■ **Task goal**:
Lines containing "functional" should be pulled from the material below.

=== Begin Enclosure ===

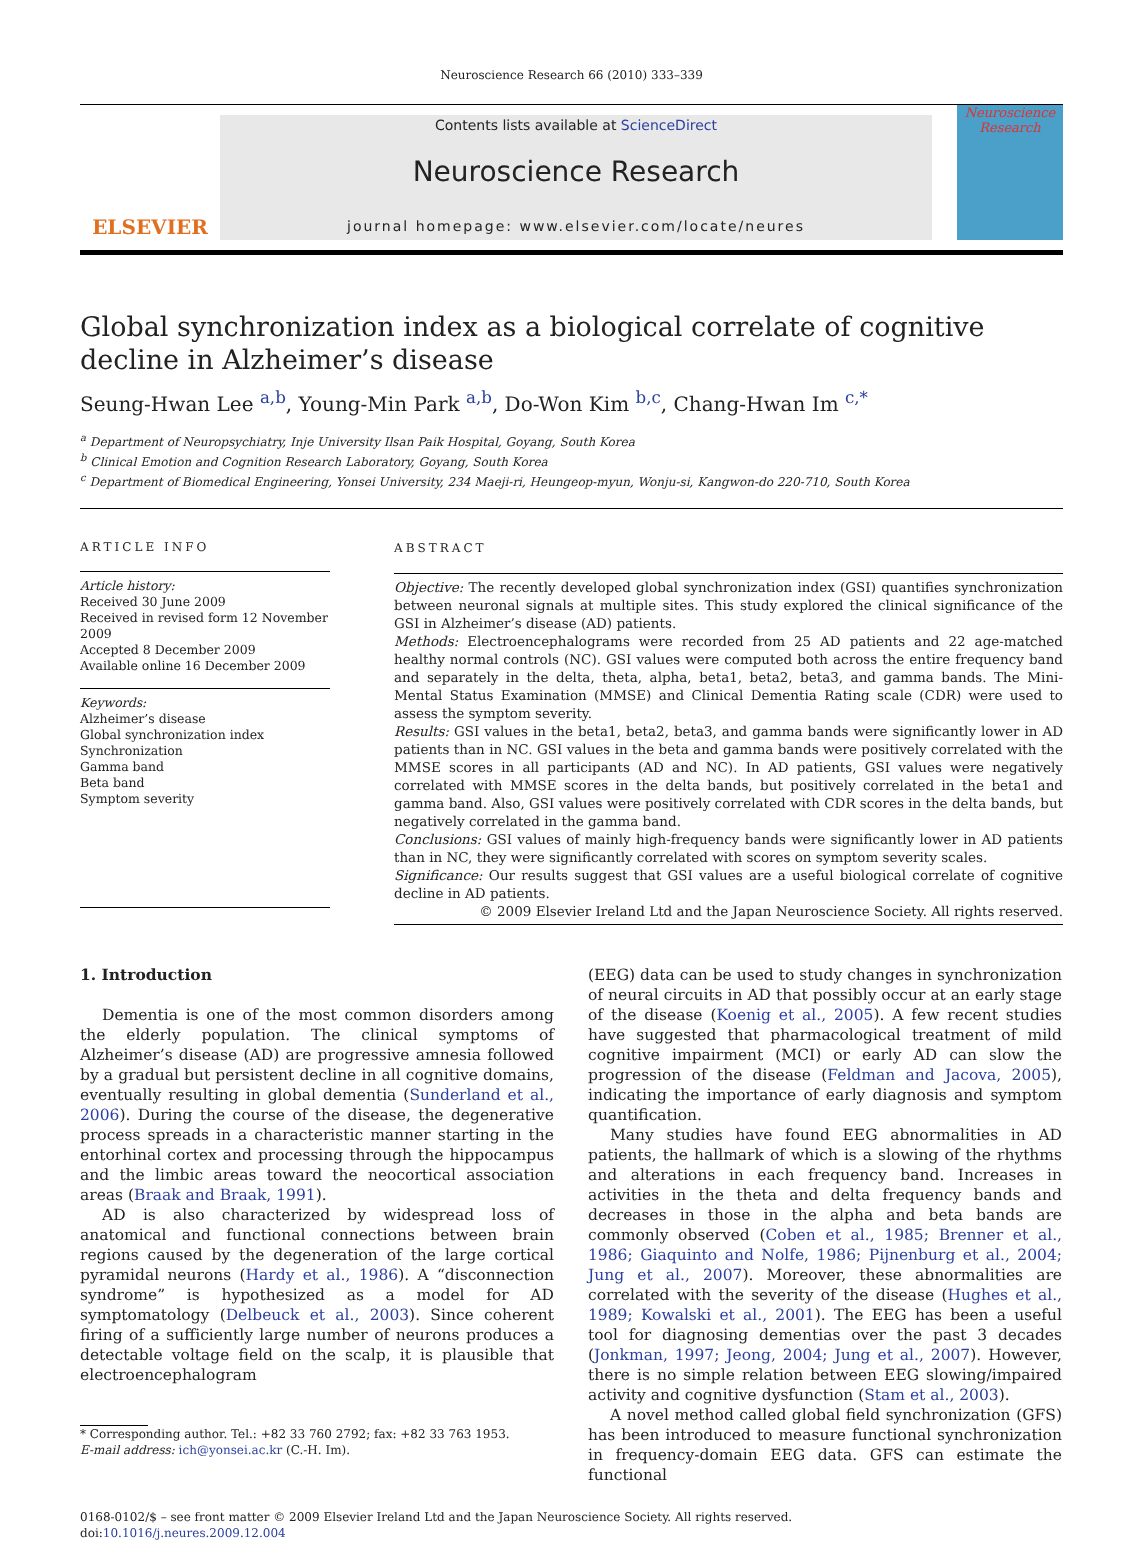Neuroscience Research 66 (2010) 333–339
ELSEVIER
Contents lists available at ScienceDirect
Neuroscience Research
journal homepage: www.elsevier.com/locate/neures
Neuroscience Research
Global synchronization index as a biological correlate of cognitive decline in Alzheimer’s disease
Seung-Hwan Lee <sup>a,b</sup>, Young-Min Park <sup>a,b</sup>, Do-Won Kim <sup>b,c</sup>, Chang-Hwan Im <sup>c,*</sup>
<sup>a</sup> Department of Neuropsychiatry, Inje University Ilsan Paik Hospital, Goyang, South Korea
<sup>b</sup> Clinical Emotion and Cognition Research Laboratory, Goyang, South Korea
<sup>c</sup> Department of Biomedical Engineering, Yonsei University, 234 Maeji-ri, Heungeop-myun, Wonju-si, Kangwon-do 220-710, South Korea
ARTICLE INFO
Article history:
Received 30 June 2009
Received in revised form 12 November 2009
Accepted 8 December 2009
Available online 16 December 2009
Keywords:
Alzheimer’s disease
Global synchronization index
Synchronization
Gamma band
Beta band
Symptom severity
ABSTRACT
Objective: The recently developed global synchronization index (GSI) quantifies synchronization between neuronal signals at multiple sites. This study explored the clinical significance of the GSI in Alzheimer’s disease (AD) patients.
Methods: Electroencephalograms were recorded from 25 AD patients and 22 age-matched healthy normal controls (NC). GSI values were computed both across the entire frequency band and separately in the delta, theta, alpha, beta1, beta2, beta3, and gamma bands. The Mini-Mental Status Examination (MMSE) and Clinical Dementia Rating scale (CDR) were used to assess the symptom severity.
Results: GSI values in the beta1, beta2, beta3, and gamma bands were significantly lower in AD patients than in NC. GSI values in the beta and gamma bands were positively correlated with the MMSE scores in all participants (AD and NC). In AD patients, GSI values were negatively correlated with MMSE scores in the delta bands, but positively correlated in the beta1 and gamma band. Also, GSI values were positively correlated with CDR scores in the delta bands, but negatively correlated in the gamma band.
Conclusions: GSI values of mainly high-frequency bands were significantly lower in AD patients than in NC, they were significantly correlated with scores on symptom severity scales.
Significance: Our results suggest that GSI values are a useful biological correlate of cognitive decline in AD patients.
© 2009 Elsevier Ireland Ltd and the Japan Neuroscience Society. All rights reserved.
1. Introduction
Dementia is one of the most common disorders among the elderly population. The clinical symptoms of Alzheimer’s disease (AD) are progressive amnesia followed by a gradual but persistent decline in all cognitive domains, eventually resulting in global dementia (Sunderland et al., 2006). During the course of the disease, the degenerative process spreads in a characteristic manner starting in the entorhinal cortex and processing through the hippocampus and the limbic areas toward the neocortical association areas (Braak and Braak, 1991).
AD is also characterized by widespread loss of anatomical and functional connections between brain regions caused by the degeneration of the large cortical pyramidal neurons (Hardy et al., 1986). A “disconnection syndrome” is hypothesized as a model for AD symptomatology (Delbeuck et al., 2003). Since coherent firing of a sufficiently large number of neurons produces a detectable voltage field on the scalp, it is plausible that electroencephalogram
* Corresponding author. Tel.: +82 33 760 2792; fax: +82 33 763 1953.
E-mail address: ich@yonsei.ac.kr (C.-H. Im).
(EEG) data can be used to study changes in synchronization of neural circuits in AD that possibly occur at an early stage of the disease (Koenig et al., 2005). A few recent studies have suggested that pharmacological treatment of mild cognitive impairment (MCI) or early AD can slow the progression of the disease (Feldman and Jacova, 2005), indicating the importance of early diagnosis and symptom quantification.
Many studies have found EEG abnormalities in AD patients, the hallmark of which is a slowing of the rhythms and alterations in each frequency band. Increases in activities in the theta and delta frequency bands and decreases in those in the alpha and beta bands are commonly observed (Coben et al., 1985; Brenner et al., 1986; Giaquinto and Nolfe, 1986; Pijnenburg et al., 2004; Jung et al., 2007). Moreover, these abnormalities are correlated with the severity of the disease (Hughes et al., 1989; Kowalski et al., 2001). The EEG has been a useful tool for diagnosing dementias over the past 3 decades (Jonkman, 1997; Jeong, 2004; Jung et al., 2007). However, there is no simple relation between EEG slowing/impaired activity and cognitive dysfunction (Stam et al., 2003).
A novel method called global field synchronization (GFS) has been introduced to measure functional synchronization in frequency-domain EEG data. GFS can estimate the functional
0168-0102/$ – see front matter © 2009 Elsevier Ireland Ltd and the Japan Neuroscience Society. All rights reserved.
doi:10.1016/j.neures.2009.12.004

=== End Enclosure ===

■ **Completed task**:
AD is also characterized by widespread loss of anatomical and functional connections between brain regions caused by the degeneration of the large cortical pyramidal neurons (Hardy et al., 1986). A “disconnection syndrome” is hypothesized as a model for AD symptomatology (Delbeuck et al., 2003). Since coherent firing of a sufficiently large number of neurons produces a detectable voltage field on the scalp, it is plausible that electroencephalogram
A novel method called global field synchronization (GFS) has been introduced to measure functional synchronization in frequency-domain EEG data. GFS can estimate the functional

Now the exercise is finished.